[WHAT YOU HAVE TO DO] Scan the data below for lines holding the word "down", and copy each line found.

[TASK INPUTS]
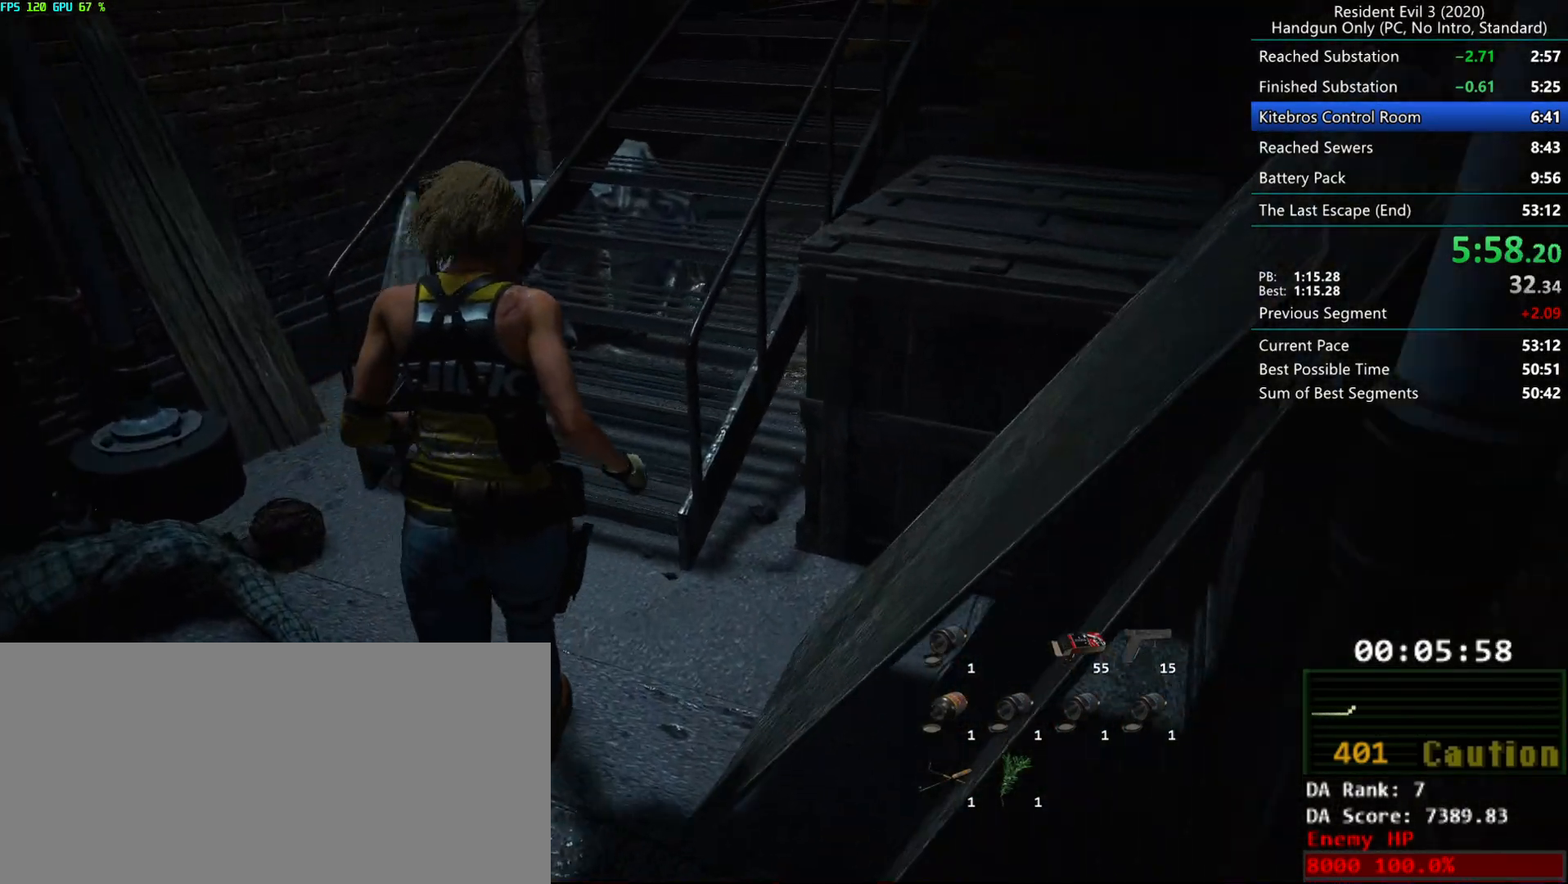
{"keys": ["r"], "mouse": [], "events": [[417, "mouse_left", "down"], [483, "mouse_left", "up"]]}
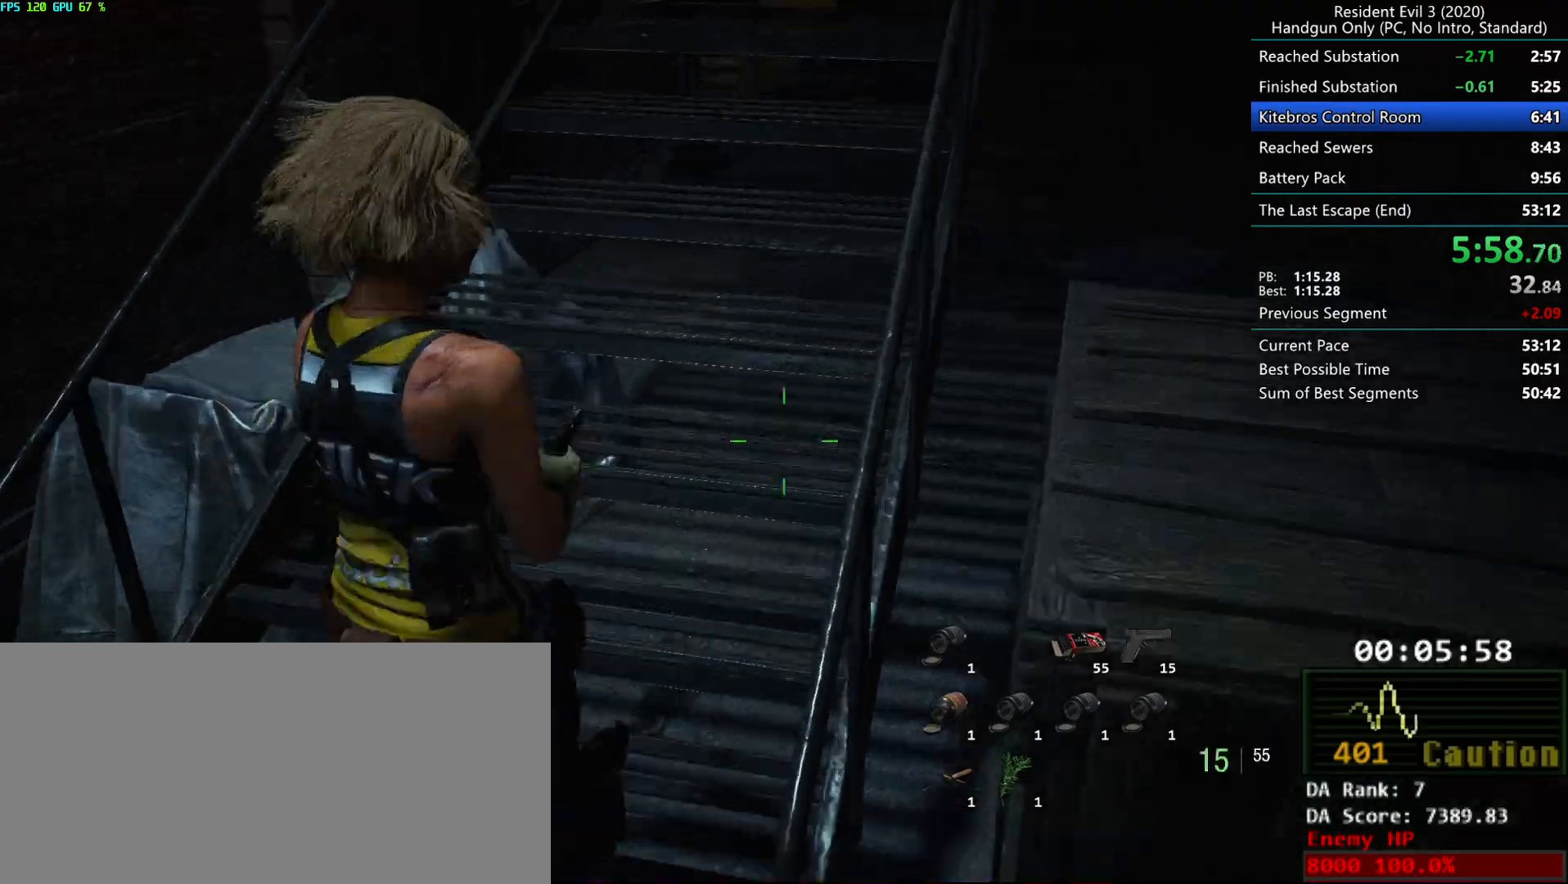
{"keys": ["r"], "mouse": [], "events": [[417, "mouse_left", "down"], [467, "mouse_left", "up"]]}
==
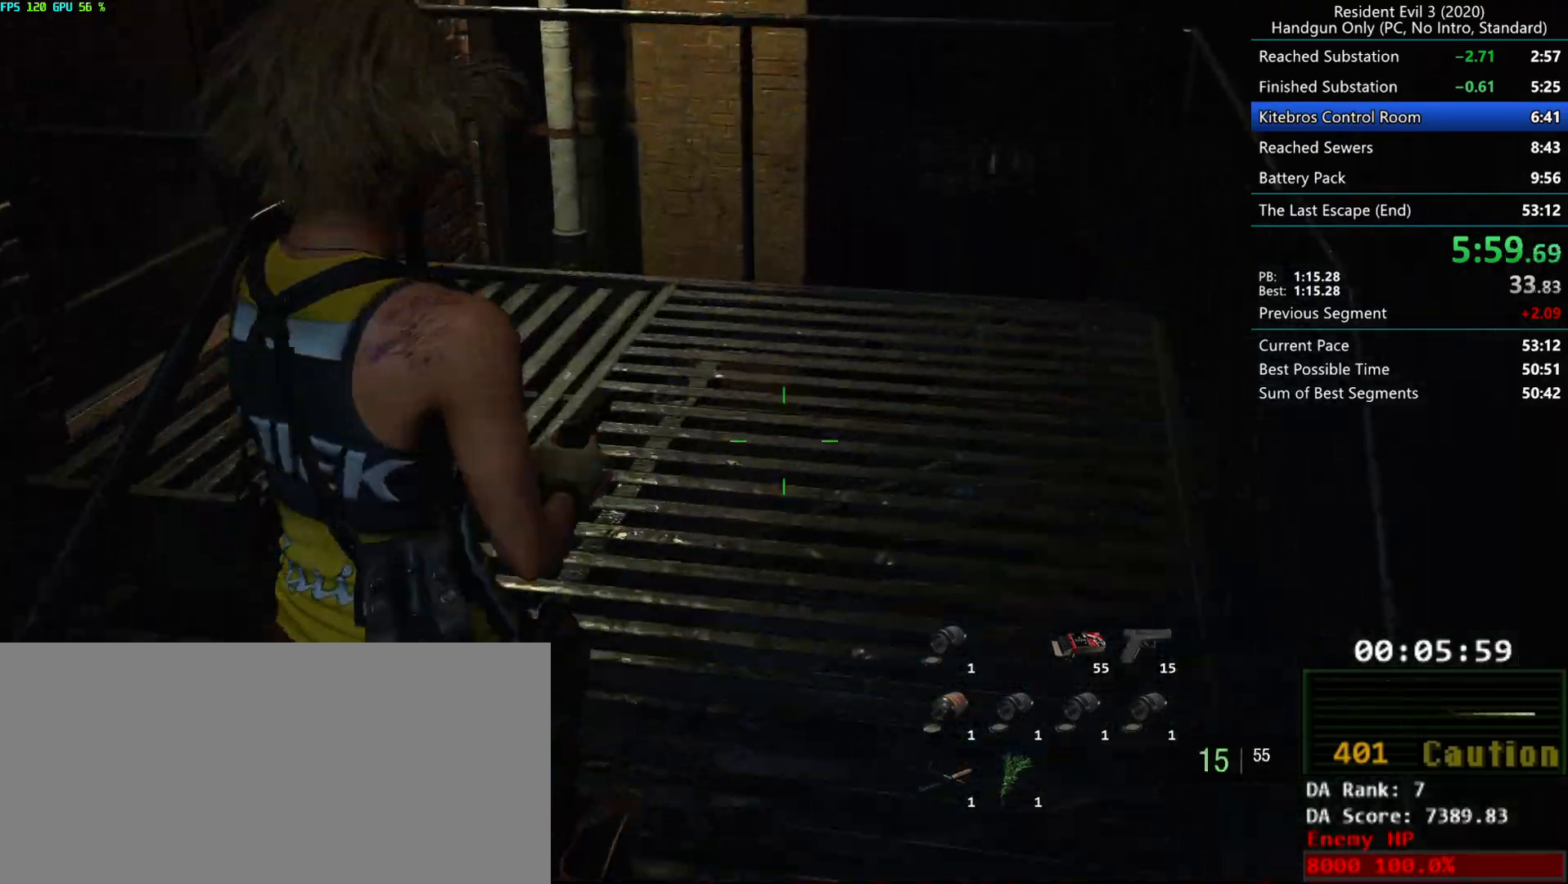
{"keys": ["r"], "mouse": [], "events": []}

[WRITTEN ANSWER]
{"keys": ["r"], "mouse": [], "events": [[417, "mouse_left", "down"], [483, "mouse_left", "up"]]}
{"keys": ["r"], "mouse": [], "events": [[417, "mouse_left", "down"], [467, "mouse_left", "up"]]}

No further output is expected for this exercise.